start MATERIAL SHOWN
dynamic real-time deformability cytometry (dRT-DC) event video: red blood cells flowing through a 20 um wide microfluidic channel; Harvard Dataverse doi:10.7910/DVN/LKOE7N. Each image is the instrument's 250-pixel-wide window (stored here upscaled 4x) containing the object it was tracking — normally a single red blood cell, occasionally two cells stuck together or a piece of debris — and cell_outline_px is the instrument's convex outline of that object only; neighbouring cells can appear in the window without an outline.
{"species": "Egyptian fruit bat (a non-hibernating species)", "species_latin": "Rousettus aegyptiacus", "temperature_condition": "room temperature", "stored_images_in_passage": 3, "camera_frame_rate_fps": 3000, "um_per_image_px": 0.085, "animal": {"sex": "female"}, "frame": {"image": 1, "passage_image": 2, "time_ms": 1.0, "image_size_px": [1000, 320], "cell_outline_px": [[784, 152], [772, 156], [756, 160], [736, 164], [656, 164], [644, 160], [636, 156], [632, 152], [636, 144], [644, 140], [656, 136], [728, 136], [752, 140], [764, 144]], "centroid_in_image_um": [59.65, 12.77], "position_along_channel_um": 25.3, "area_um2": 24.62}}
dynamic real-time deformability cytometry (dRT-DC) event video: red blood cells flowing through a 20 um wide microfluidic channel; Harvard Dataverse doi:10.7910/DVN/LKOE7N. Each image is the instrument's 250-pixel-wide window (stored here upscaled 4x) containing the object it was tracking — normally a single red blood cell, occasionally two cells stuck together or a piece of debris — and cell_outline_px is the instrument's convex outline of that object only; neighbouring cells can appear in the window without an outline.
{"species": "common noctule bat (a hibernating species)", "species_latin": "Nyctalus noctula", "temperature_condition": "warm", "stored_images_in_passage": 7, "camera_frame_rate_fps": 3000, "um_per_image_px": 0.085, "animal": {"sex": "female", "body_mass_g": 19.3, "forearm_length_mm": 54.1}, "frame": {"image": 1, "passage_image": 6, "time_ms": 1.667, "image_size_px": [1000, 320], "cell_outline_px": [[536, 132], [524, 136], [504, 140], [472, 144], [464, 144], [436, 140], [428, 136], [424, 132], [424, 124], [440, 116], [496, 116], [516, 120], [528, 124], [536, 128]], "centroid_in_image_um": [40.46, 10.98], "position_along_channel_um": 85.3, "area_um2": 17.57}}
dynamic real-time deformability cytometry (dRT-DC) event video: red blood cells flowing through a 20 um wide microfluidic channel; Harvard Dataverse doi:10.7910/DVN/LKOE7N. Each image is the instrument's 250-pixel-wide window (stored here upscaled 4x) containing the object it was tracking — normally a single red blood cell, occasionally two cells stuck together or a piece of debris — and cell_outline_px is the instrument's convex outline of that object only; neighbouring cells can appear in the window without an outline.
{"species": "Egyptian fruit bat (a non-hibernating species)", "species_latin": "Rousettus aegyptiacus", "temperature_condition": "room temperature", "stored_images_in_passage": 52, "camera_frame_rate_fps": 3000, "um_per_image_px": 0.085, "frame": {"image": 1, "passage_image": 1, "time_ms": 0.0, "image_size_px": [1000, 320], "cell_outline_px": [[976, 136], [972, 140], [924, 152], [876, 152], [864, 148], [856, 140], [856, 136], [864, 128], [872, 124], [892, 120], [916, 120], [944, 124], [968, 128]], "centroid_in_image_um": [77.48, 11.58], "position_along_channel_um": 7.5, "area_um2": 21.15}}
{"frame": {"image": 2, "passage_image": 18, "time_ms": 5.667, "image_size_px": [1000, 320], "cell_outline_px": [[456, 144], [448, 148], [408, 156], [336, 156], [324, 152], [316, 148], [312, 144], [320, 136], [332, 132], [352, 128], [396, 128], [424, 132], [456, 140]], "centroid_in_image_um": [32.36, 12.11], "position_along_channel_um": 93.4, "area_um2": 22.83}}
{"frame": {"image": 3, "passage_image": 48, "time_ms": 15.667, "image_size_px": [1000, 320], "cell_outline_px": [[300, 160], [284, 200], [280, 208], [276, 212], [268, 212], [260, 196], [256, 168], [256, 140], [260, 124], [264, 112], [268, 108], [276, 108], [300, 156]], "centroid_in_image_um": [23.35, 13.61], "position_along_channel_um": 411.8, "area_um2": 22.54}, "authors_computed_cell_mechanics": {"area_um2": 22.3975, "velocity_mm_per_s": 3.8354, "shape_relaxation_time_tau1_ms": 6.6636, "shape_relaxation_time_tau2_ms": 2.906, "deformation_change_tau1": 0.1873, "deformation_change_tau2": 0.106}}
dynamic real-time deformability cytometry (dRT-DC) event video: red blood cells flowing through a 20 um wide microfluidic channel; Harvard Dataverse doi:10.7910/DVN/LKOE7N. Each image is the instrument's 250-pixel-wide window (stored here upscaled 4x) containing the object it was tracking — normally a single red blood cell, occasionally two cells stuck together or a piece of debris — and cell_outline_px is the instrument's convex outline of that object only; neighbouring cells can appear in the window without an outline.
end MATERIAL SHOWN
## TASK GOAL:
Copy every line of the records word for word.

## ANSWER TO THIS PROBLEM:
dynamic real-time deformability cytometry (dRT-DC) event video: red blood cells flowing through a 20 um wide microfluidic channel; Harvard Dataverse doi:10.7910/DVN/LKOE7N. Each image is the instrument's 250-pixel-wide window (stored here upscaled 4x) containing the object it was tracking — normally a single red blood cell, occasionally two cells stuck together or a piece of debris — and cell_outline_px is the instrument's convex outline of that object only; neighbouring cells can appear in the window without an outline.
{"species": "Egyptian fruit bat (a non-hibernating species)", "species_latin": "Rousettus aegyptiacus", "temperature_condition": "room temperature", "stored_images_in_passage": 3, "camera_frame_rate_fps": 3000, "um_per_image_px": 0.085, "animal": {"sex": "female"}, "frame": {"image": 1, "passage_image": 2, "time_ms": 1.0, "image_size_px": [1000, 320], "cell_outline_px": [[784, 152], [772, 156], [756, 160], [736, 164], [656, 164], [644, 160], [636, 156], [632, 152], [636, 144], [644, 140], [656, 136], [728, 136], [752, 140], [764, 144]], "centroid_in_image_um": [59.65, 12.77], "position_along_channel_um": 25.3, "area_um2": 24.62}}
dynamic real-time deformability cytometry (dRT-DC) event video: red blood cells flowing through a 20 um wide microfluidic channel; Harvard Dataverse doi:10.7910/DVN/LKOE7N. Each image is the instrument's 250-pixel-wide window (stored here upscaled 4x) containing the object it was tracking — normally a single red blood cell, occasionally two cells stuck together or a piece of debris — and cell_outline_px is the instrument's convex outline of that object only; neighbouring cells can appear in the window without an outline.
{"species": "common noctule bat (a hibernating species)", "species_latin": "Nyctalus noctula", "temperature_condition": "warm", "stored_images_in_passage": 7, "camera_frame_rate_fps": 3000, "um_per_image_px": 0.085, "animal": {"sex": "female", "body_mass_g": 19.3, "forearm_length_mm": 54.1}, "frame": {"image": 1, "passage_image": 6, "time_ms": 1.667, "image_size_px": [1000, 320], "cell_outline_px": [[536, 132], [524, 136], [504, 140], [472, 144], [464, 144], [436, 140], [428, 136], [424, 132], [424, 124], [440, 116], [496, 116], [516, 120], [528, 124], [536, 128]], "centroid_in_image_um": [40.46, 10.98], "position_along_channel_um": 85.3, "area_um2": 17.57}}
dynamic real-time deformability cytometry (dRT-DC) event video: red blood cells flowing through a 20 um wide microfluidic channel; Harvard Dataverse doi:10.7910/DVN/LKOE7N. Each image is the instrument's 250-pixel-wide window (stored here upscaled 4x) containing the object it was tracking — normally a single red blood cell, occasionally two cells stuck together or a piece of debris — and cell_outline_px is the instrument's convex outline of that object only; neighbouring cells can appear in the window without an outline.
{"species": "Egyptian fruit bat (a non-hibernating species)", "species_latin": "Rousettus aegyptiacus", "temperature_condition": "room temperature", "stored_images_in_passage": 52, "camera_frame_rate_fps": 3000, "um_per_image_px": 0.085, "frame": {"image": 1, "passage_image": 1, "time_ms": 0.0, "image_size_px": [1000, 320], "cell_outline_px": [[976, 136], [972, 140], [924, 152], [876, 152], [864, 148], [856, 140], [856, 136], [864, 128], [872, 124], [892, 120], [916, 120], [944, 124], [968, 128]], "centroid_in_image_um": [77.48, 11.58], "position_along_channel_um": 7.5, "area_um2": 21.15}}
{"frame": {"image": 2, "passage_image": 18, "time_ms": 5.667, "image_size_px": [1000, 320], "cell_outline_px": [[456, 144], [448, 148], [408, 156], [336, 156], [324, 152], [316, 148], [312, 144], [320, 136], [332, 132], [352, 128], [396, 128], [424, 132], [456, 140]], "centroid_in_image_um": [32.36, 12.11], "position_along_channel_um": 93.4, "area_um2": 22.83}}
{"frame": {"image": 3, "passage_image": 48, "time_ms": 15.667, "image_size_px": [1000, 320], "cell_outline_px": [[300, 160], [284, 200], [280, 208], [276, 212], [268, 212], [260, 196], [256, 168], [256, 140], [260, 124], [264, 112], [268, 108], [276, 108], [300, 156]], "centroid_in_image_um": [23.35, 13.61], "position_along_channel_um": 411.8, "area_um2": 22.54}, "authors_computed_cell_mechanics": {"area_um2": 22.3975, "velocity_mm_per_s": 3.8354, "shape_relaxation_time_tau1_ms": 6.6636, "shape_relaxation_time_tau2_ms": 2.906, "deformation_change_tau1": 0.1873, "deformation_change_tau2": 0.106}}
dynamic real-time deformability cytometry (dRT-DC) event video: red blood cells flowing through a 20 um wide microfluidic channel; Harvard Dataverse doi:10.7910/DVN/LKOE7N. Each image is the instrument's 250-pixel-wide window (stored here upscaled 4x) containing the object it was tracking — normally a single red blood cell, occasionally two cells stuck together or a piece of debris — and cell_outline_px is the instrument's convex outline of that object only; neighbouring cells can appear in the window without an outline.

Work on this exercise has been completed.